Sharks don't have Google Maps, but they get around fine. (Unsplash/Gerald Schömbs)
To navigate across the world for their migrations, sharks use the Earth's magnetic field like a map to orient themselves toward home, according to a new study from biologists at Florida State University.
While sharks are known to be sensitive to magnetic fields, no conclusive evidence has been found to connect this sensitivity to their ability to navigate long distances. The study, published Thursday in Current Biology, solves this mystery, and could also have implications for conservation, which is important for maintaining the valuable ecosystem services sharks provide in the face of climate change and overfishing.
"This has been a question in the shark field for 50 years," said first author Bryan Keller, who completed the work as part of his Ph.D. in biological oceanography at FSU. "Do sharks use the Earth's magnetic fields [to] sort of derive map-like information?
Keller's study provides an answer in the affirmative.
"When sharks are exposed to magnetic conditions, like far south of their home, they use the magnetic information available to them," he said. "Basically, they're using the magnetic field to create a map that allows them to successfully navigate or orient back towards the target location."
While not all sharks migrate, some are among the most impressive migrants in the ocean. In the Pacific, great white sharks migrate as far as 2,500 miles each year, relying on fat stores in the liver to sustain them on the long journey. White sharks also migrate through the whole of the North Atlantic and even from the southern tip of Africa to Australia. And no matter how far they travel, sharks always manage to find their way home.
"An animal can migrate thousands of kilometers in the ocean, or somewhere on land, or in the sky, and find a really precise location, and they don't have a map, they don't have a phone, anything like that," Keller said.
However, the precise mechanism of sharks' navigation has remained unproven. Some scientists hypothesize that sharks follow their noses, using their sense of smell to chart a course through the water. But the prevailing hypothesis is that sharks detect the Earth's magnetic field, like an internal compass.
To put this to the test, the researchers faced the challenge of finding the right shark. While large sharks such as the great white are impressive migrators, they are so large that they're unsuitable for the type of laboratory study Keller and his colleagues undertook.
They settled on bonnetheads, Sphyrna tiburo. At just two to three feet long, these sharks are small enough to be useful in lab studies, easy to catch off the coast of Florida, and are also excellent navigators.
"The bonnethead returns to the same estuaries each year," Keller said. "This demonstrates that the sharks know where 'home' is and can navigate back to it from a distant location."
The researchers collected 20 of these sharks from the wild and put them into a bizarre experimental setup, known casually to the team as the "Magneto Cube." The setup, which can be seen in an accompanying video abstract, consists of a large tank surrounded by electromagnets that could be adjusted to different levels of power to approximate the effect of the Earth's magnetic field at different locations.

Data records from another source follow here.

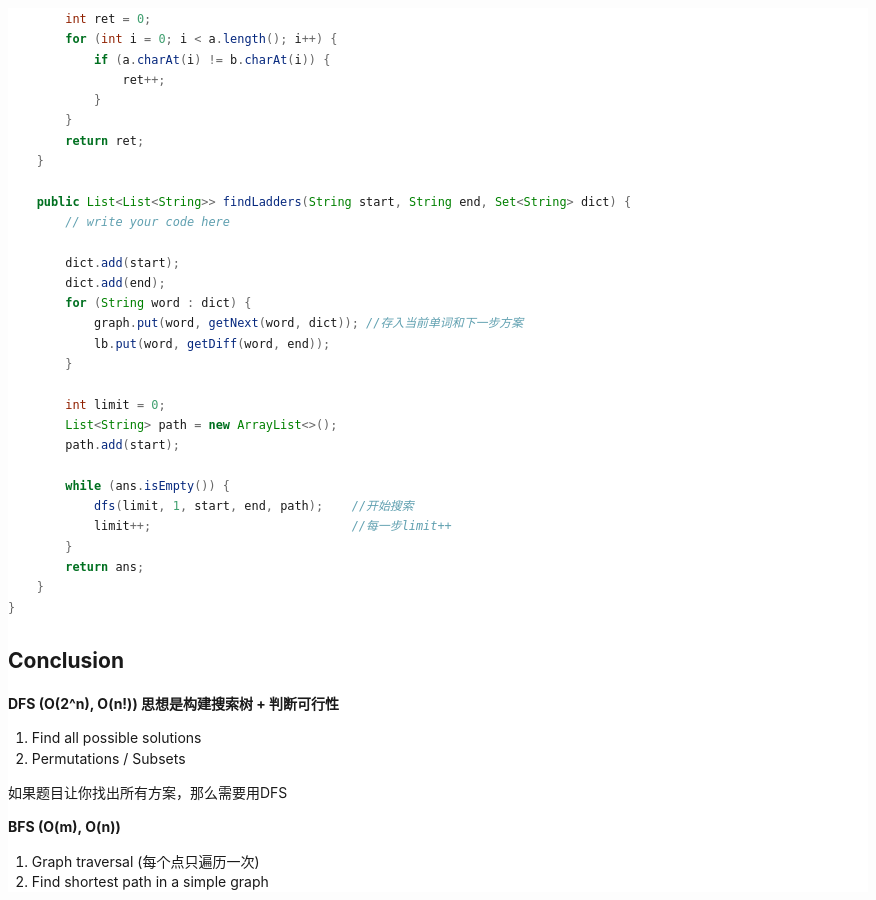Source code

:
 ```java
        int ret = 0;
        for (int i = 0; i < a.length(); i++) {
            if (a.charAt(i) != b.charAt(i)) {
                ret++;
            }
        }
        return ret;
    } 
    
    public List<List<String>> findLadders(String start, String end, Set<String> dict) {
        // write your code here
        
        dict.add(start);
        dict.add(end);
        for (String word : dict) {
            graph.put(word, getNext(word, dict)); //存入当前单词和下一步方案
            lb.put(word, getDiff(word, end));
        }
        
        int limit = 0;
        List<String> path = new ArrayList<>();
        path.add(start);
        
        while (ans.isEmpty()) {
            dfs(limit, 1, start, end, path);    //开始搜索
            limit++;							//每一步limit++
        }
        return ans;
    }
}
```

## Conclusion

**DFS (O(2^n), O(n!)) 思想是构建搜索树 + 判断可行性**

1. Find all possible solutions
2. Permutations / Subsets

如果题目让你找出所有方案，那么需要用DFS

**BFS (O(m), O(n))**

1. Graph traversal (每个点只遍历一次)
2. Find shortest path in a simple graph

"It's kind of crazy to think about putting a shark in a huge tank, surrounded by a magnet, like a magnetic box, and actually eliciting a behavioral response," Keller noted.
But that is exactly what happened. When the ambient magnetism matched the southern magnetic field, the sharks oriented themselves northward, and vice versa. There was no orientation preference when the magnetic field was adjusted to match their capture site. These results strongly suggest that sharks use magnetic forces to determine which direction to swim.

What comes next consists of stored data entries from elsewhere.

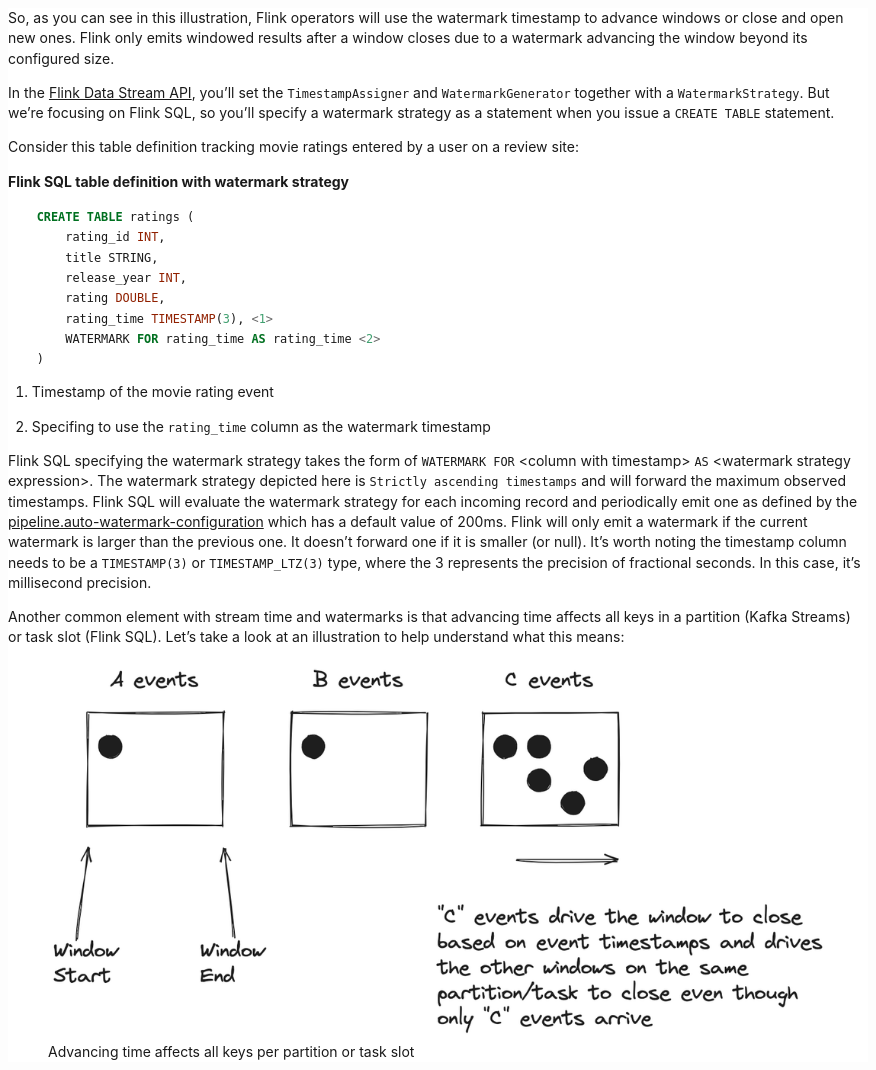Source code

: So, as you can see in this illustration, Flink operators will use the watermark timestamp to advance windows or close and open new ones. Flink only emits windowed results after a window closes due to a watermark advancing the window beyond its configured size.

In the [Flink Data Stream API](https://nightlies.apache.org/flink/flink-docs-release-1.19/docs/dev/datastream/event-time/generating_watermarks/), you’ll set the `TimestampAssigner` and `WatermarkGenerator` together with a `WatermarkStrategy`. But we’re focusing on Flink SQL, so you’ll specify a watermark strategy as a statement when you issue a `CREATE TABLE` statement.

Consider this table definition tracking movie ratings entered by a user on a review site:

**Flink SQL table definition with watermark strategy**

```sql
    CREATE TABLE ratings (
        rating_id INT,
        title STRING,
        release_year INT,
        rating DOUBLE,
        rating_time TIMESTAMP(3), <1> 
        WATERMARK FOR rating_time AS rating_time <2>
    )
```

1.  Timestamp of the movie rating event

2.  Specifing to use the `rating_time` column as the watermark timestamp

Flink SQL specifying the watermark strategy takes the form of `WATERMARK FOR` &lt;column with timestamp&gt; `AS` &lt;watermark strategy expression&gt;. The watermark strategy depicted here is `Strictly ascending timestamps` and will forward the maximum observed timestamps. Flink SQL will evaluate the watermark strategy for each incoming record and periodically emit one as defined by the [pipeline.auto-watermark-configuration](https://nightlies.apache.org/flink/flink-docs-release-1.18/docs/deployment/config/#pipeline-auto-watermark-interval) which has a default value of 200ms. Flink will only emit a watermark if the current watermark is larger than the previous one. It doesn’t forward one if it is smaller (or null). It’s worth noting the timestamp column needs to be a `TIMESTAMP(3)` or `TIMESTAMP_LTZ(3)` type, where the 3 represents the precision of fractional seconds. In this case, it’s millisecond precision.

Another common element with stream time and watermarks is that advancing time affects all keys in a partition (Kafka Streams) or task slot (Flink SQL). Let’s take a look at an illustration to help understand what this means:

<figure>
<img src="../assets/images/advancing_time_all_keys.png" alt="advancing time all keys" />
<figcaption>Advancing time affects all keys per partition or task slot</figcaption>
</figure>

While Keller and his colleagues were not especially surprised by the findings because this had been suspected by many researchers in the past, they were "happy and somewhat surprised" that this strange new experimental setup was a success.

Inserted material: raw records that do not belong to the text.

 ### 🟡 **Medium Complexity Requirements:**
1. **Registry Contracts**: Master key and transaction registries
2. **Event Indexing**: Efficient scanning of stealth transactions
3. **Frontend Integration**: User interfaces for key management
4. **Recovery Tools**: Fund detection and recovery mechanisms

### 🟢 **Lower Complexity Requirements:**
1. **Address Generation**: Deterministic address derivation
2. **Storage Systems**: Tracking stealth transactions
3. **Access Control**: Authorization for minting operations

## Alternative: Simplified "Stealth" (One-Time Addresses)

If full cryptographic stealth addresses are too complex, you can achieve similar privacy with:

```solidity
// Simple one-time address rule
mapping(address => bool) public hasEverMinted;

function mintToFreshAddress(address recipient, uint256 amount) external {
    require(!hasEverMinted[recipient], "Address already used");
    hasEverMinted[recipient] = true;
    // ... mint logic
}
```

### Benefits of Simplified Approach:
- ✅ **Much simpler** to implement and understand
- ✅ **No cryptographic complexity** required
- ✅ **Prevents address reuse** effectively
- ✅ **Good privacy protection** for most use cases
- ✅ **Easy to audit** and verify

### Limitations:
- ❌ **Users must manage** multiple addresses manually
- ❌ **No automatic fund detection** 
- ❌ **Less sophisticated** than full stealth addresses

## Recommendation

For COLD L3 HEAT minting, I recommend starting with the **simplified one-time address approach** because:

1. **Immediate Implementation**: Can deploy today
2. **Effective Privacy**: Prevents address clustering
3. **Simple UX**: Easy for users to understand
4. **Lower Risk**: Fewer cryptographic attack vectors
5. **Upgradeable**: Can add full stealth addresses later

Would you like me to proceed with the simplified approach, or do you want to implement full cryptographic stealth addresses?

The researchers are next interested in exploring the effects of human-generated magnetic fields on shark navigation, which could be of interest to the fishes' conservation.
"There are plenty of submarine cables that route energy from the shore, or from the coast to the shore. And when those cables transport the energy, they produce an electromagnetic field," said Keller. "It will be interesting to see how that sort of magnetic anomaly would affect them."
The researchers also suggest that the ability to navigate by magnetism may contribute to the way shark populations are structured in different parts of the world, which could offer insight into the more heroic migrations of other marine species such as the great white.
But for now, after years of fascination with animal migrations, Keller and the team are just thrilled to have begun unraveling the mystery of shark navigation.
"How cool is it that a shark can swim 20,000 kilometers round-trip in a three-dimensional ocean and get back to the same site?" Keller asked. "It really is mind-blowing. In a world where people use GPS to navigate almost everywhere, this ability is truly remarkable."
The study, "Map-like use of Earth's magnetic field in sharks," published May 6 in Current Biology, was authored by Bryan A. Keller, R. Dean Grubbs and Timothy P. Murphy, Florida State University; Nathan F. Putnam, LGL Ecological Research Associates; and David S. Portnoy, Texas A&M University.